Problem statement: Without any pictures, reproduce exactly the lines running from the line containing "Otros dominios en" through the end of the entries.

*** Opening Material provided ***

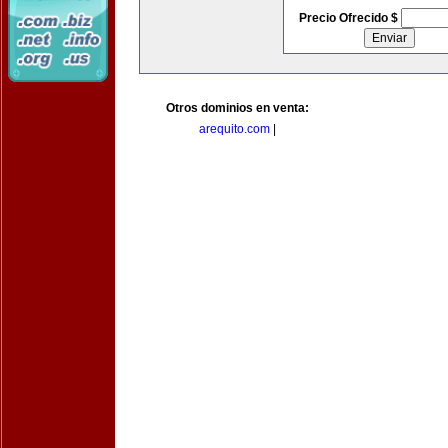
Precio Ofrecido $
Otros dominios en venta:
arequito.com
|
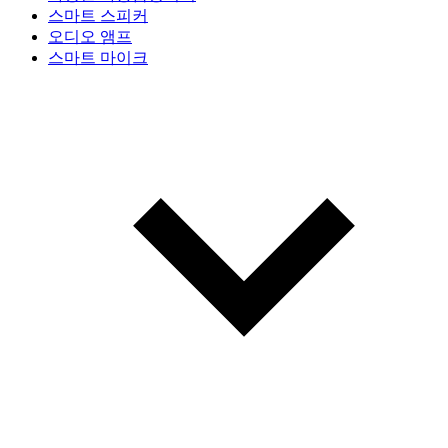
스마트 스피커
오디오 앰프
스마트 마이크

*** Closing Material provided ***

Result:
Otros dominios en venta:
arequito.com
|
스마트 스피커
오디오 앰프
스마트 마이크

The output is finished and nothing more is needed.